### Exercices à faire
(1) Dans l'entretien sur le film ci-dessous, recopiez le passage qui commence par « Vous nous faites » et se termine par « dans cette histoire. ».
(2) Traduisez en anglais cette phrase de l'entretien sur le film ci-dessous : « Ce que j’ai voulu faire c’est un film d’horreur réaliste et psychologique. »

### Texte à lire
Vous nous faites vivre en huis-clos avec Lisa.
Ce que j’ai voulu faire c’est un film d’horreur réaliste et psychologique. Il traite de problèmes que tout le monde rencontre, mais dont personne n’a envie de parler. En apparence tout va bien dans notre société, mais dans l’intimité des maisons, comme dans mon film, il peut se passer tant de choses dont on ne se doute pas.

Les ambiguïtés ne manquent pas dans cette histoire.
Mais il ne faut pas se méprenne sur mes intentions. Certes, pour exprimer au mieux le thème du film, pour transmettre mon message, aidé en cela par Per-Ingvar Tomren, le responsable des effets spéciaux, j’ai fait appel à des moyens extrêmes que la musique d’ambiance composée par Magne Steinsvoll est venue renforcer. Mais ma démarche n’est pas motivée par des fins commerciales. Elle est désintéressée. Les actes violents que je montre sont étroitement liés à l’histoire, justifiés par elle : une jeune femme veut se venger des souffrances physiques et psychiques qu’elle a endurées. Elle se sent détruite, je peux donc comprendre ses réactions.

Qui sont vos comédiens ?

### Documents fournis
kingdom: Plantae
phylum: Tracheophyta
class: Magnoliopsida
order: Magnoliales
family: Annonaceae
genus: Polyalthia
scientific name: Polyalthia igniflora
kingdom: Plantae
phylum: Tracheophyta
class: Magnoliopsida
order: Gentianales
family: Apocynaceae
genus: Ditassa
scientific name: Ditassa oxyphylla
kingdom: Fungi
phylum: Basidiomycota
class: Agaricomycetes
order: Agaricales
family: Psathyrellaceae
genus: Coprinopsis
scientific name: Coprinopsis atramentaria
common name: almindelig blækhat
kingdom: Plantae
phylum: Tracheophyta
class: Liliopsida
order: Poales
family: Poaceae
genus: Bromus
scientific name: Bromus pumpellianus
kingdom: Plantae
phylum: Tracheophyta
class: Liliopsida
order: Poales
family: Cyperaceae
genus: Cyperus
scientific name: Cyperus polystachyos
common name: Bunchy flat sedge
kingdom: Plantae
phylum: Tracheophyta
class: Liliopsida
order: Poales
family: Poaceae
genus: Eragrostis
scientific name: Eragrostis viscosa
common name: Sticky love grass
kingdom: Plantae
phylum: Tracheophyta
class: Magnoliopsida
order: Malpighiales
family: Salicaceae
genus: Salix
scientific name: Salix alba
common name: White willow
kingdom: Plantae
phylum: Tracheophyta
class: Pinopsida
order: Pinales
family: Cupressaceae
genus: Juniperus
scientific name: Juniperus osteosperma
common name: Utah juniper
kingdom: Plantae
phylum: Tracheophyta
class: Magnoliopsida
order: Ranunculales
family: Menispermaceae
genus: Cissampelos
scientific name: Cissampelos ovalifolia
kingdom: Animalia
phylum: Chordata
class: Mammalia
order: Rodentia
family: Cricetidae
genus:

### Corrigé
(1)
Vous nous faites vivre en huis-clos avec Lisa.
Ce que j’ai voulu faire c’est un film d’horreur réaliste et psychologique. Il traite de problèmes que tout le monde rencontre, mais dont personne n’a envie de parler. En apparence tout va bien dans notre société, mais dans l’intimité des maisons, comme dans mon film, il peut se passer tant de choses dont on ne se doute pas.

Les ambiguïtés ne manquent pas dans cette histoire.

(2) What I wanted to make is a realistic, psychological horror film.